Older adults cope with insurance costs

We live in cyclonic times, but we live. We do so for more years and in better health than ever before. We do it with the help of prescription drugs and a health care system that, despite its flaws, is among the best in the world.

The trouble is, who can understand Medicare and its associated medigap plans? Who can afford them, especially when they include a prescription drug benefit? And for heaven’s sake, when will they settle down? The insurance companies launch their plans, get us to sign up, then pull the rug out from under us by dropping the plans. No profit in it, we’re told.

We seniors don’t handle it well when our rugs are pulled out.

“Sorry,” Mid America Health wrote to me and thousands of other seniors. No more Senior Excel after the end of the year. It’s back to health insurance school for us.

I’ve never heard so many politicians say that Medicare needs a prescription drug benefit as I heard last fall. Even after the election, they haven’t changed their tune. Now that one party controls both houses of Congress and the White House, maybe something will happen.

“Fine,” my fiscally responsible son said, “but they better not pass it without providing a way to pay for it.” In other words, don’t borrow the money with deficit spending. Don’t pass it on to our children and grandchildren. Bite the bullet now and pay as we go. It’s the way we’ve tried to operate all our lives.

Meanwhile we are left casting about for answers. Some risk contacting Canadian or Mexican pharmacies, where brand-name, made-in-USA drugs are sold at a fraction of their prices here. It’s a risk because U.S. regulators have no control over foreign pharmacies. Others cut their pills in half or skip taking them. Some mooch from the copious stores of samples that pharmaceutical salesmen deposit at doctors’ offices. And some find blessed relief from the pharmaceutical companies themselves, most of which offer prescription assistance programs for seniors who can’t afford the high prices.

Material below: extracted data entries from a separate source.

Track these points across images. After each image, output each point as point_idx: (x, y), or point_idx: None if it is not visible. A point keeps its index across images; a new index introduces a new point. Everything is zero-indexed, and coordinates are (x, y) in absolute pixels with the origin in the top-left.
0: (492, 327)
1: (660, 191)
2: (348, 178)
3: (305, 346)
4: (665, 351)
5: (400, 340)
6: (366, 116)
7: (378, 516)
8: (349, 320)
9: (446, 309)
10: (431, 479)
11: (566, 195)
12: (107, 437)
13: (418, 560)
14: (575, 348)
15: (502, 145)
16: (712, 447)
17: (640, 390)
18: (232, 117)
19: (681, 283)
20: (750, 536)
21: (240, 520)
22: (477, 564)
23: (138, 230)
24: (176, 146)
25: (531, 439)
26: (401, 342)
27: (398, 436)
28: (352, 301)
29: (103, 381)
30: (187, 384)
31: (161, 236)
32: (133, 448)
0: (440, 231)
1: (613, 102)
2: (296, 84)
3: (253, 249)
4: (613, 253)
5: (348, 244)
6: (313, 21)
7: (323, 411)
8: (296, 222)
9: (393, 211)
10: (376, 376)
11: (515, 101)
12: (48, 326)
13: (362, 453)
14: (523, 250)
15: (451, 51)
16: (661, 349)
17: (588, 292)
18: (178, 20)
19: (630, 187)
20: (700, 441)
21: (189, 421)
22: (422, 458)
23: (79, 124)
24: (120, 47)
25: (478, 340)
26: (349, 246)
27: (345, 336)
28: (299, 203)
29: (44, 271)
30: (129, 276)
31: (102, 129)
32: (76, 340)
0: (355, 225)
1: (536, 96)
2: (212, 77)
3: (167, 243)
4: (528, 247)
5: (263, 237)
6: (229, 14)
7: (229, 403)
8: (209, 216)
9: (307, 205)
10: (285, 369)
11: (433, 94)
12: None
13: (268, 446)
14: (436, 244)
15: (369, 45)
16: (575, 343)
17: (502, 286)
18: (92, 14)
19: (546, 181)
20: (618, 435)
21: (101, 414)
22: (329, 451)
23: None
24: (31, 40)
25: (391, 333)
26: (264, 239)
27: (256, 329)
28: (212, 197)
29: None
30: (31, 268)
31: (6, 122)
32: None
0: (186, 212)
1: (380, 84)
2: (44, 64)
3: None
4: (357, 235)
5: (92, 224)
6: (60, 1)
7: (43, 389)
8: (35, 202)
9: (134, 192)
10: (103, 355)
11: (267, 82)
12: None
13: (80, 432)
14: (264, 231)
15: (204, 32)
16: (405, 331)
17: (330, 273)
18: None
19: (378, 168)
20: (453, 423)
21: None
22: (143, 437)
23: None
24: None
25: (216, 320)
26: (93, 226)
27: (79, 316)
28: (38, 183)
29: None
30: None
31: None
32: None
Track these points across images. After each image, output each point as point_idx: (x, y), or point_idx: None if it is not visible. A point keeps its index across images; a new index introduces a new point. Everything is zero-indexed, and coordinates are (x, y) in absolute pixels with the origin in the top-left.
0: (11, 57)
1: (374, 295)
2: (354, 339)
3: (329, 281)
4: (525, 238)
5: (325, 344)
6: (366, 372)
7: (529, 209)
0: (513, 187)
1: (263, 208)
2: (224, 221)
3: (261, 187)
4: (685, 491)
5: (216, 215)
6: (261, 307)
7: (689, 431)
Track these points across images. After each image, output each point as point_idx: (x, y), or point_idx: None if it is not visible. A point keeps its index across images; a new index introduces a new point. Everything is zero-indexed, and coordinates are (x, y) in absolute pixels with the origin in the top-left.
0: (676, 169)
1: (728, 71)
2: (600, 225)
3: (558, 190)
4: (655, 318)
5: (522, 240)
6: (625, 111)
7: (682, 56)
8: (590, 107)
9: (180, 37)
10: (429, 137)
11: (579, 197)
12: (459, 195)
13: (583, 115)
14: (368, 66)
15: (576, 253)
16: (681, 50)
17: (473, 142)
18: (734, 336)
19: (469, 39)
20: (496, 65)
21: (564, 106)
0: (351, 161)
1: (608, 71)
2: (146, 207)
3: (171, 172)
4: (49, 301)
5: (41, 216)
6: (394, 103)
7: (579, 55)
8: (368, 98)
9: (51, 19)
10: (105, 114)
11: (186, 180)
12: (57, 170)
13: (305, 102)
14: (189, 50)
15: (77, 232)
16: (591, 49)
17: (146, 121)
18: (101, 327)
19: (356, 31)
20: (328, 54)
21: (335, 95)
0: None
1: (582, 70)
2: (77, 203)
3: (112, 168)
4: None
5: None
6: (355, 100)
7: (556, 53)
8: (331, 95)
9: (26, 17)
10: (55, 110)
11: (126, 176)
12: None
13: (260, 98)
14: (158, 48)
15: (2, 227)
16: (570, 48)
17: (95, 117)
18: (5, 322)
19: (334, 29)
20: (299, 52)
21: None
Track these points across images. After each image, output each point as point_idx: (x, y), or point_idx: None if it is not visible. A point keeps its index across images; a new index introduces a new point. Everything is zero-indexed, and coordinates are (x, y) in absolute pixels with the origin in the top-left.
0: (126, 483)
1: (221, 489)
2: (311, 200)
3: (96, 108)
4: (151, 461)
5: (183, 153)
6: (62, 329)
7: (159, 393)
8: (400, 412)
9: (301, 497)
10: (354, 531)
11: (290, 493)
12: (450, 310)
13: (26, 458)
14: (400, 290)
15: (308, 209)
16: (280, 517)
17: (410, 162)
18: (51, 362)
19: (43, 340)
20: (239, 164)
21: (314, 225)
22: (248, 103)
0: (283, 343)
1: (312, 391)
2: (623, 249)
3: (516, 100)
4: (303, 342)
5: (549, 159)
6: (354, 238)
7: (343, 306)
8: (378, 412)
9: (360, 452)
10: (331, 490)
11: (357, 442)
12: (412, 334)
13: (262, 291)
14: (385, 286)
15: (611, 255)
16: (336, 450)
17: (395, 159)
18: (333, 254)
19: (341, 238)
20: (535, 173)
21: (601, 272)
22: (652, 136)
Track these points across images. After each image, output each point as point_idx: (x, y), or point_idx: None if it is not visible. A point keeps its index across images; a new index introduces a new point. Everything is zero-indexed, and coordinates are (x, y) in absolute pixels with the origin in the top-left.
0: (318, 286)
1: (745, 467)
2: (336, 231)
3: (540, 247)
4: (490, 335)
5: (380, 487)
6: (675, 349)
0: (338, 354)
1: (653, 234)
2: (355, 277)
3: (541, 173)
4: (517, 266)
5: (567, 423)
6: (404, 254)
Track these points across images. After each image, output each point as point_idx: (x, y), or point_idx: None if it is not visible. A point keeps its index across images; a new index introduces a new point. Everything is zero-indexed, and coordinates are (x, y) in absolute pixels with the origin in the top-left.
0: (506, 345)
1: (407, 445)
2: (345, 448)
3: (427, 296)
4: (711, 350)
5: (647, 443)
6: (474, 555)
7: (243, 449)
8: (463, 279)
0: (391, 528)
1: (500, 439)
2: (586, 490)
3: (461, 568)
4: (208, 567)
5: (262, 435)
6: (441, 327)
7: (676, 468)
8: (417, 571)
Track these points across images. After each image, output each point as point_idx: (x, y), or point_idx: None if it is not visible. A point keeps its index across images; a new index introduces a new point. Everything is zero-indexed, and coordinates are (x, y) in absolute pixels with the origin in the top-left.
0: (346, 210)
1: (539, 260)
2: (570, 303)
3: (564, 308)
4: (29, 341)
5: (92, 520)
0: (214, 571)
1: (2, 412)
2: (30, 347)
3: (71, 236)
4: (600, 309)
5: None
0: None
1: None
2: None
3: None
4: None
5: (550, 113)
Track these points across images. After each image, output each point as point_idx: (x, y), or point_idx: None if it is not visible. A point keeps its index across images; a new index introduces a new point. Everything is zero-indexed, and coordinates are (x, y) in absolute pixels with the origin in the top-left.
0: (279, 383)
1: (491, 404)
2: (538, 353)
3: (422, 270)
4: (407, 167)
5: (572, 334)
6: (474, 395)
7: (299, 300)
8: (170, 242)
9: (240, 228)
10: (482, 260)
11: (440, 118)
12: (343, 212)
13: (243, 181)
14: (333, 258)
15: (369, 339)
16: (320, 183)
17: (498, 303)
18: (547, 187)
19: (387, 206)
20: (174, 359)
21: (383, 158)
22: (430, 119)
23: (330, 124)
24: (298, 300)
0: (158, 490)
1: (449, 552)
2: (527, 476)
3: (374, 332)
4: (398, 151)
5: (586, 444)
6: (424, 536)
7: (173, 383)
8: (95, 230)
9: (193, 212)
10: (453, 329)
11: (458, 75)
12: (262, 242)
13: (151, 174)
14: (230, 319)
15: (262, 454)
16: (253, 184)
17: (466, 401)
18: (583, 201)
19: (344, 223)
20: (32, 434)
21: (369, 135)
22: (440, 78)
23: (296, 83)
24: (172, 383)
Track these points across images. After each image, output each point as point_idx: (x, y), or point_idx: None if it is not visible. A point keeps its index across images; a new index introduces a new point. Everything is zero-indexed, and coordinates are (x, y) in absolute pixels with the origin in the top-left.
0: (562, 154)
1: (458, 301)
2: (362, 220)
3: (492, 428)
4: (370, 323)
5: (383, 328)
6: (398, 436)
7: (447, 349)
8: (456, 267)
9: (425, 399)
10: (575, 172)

I have tried to address most of the prescription drug issues in this package of articles. I have not tried to explain the health insurance jumble because there isn’t enough space and I haven’t yet found my way out of the maze. Luckily, Kansas has its SHICK (Senior Health Insurance Counseling for Kansas) and a battalion of trained volunteers willing to help.

A good friend, 75, is dealing with his third case of cancer with awe-inspiring grace and good humor. “Life can be a bear,” he said, “but it’s all we’ve got.”

And so it is. Good luck. Good health. Good humor.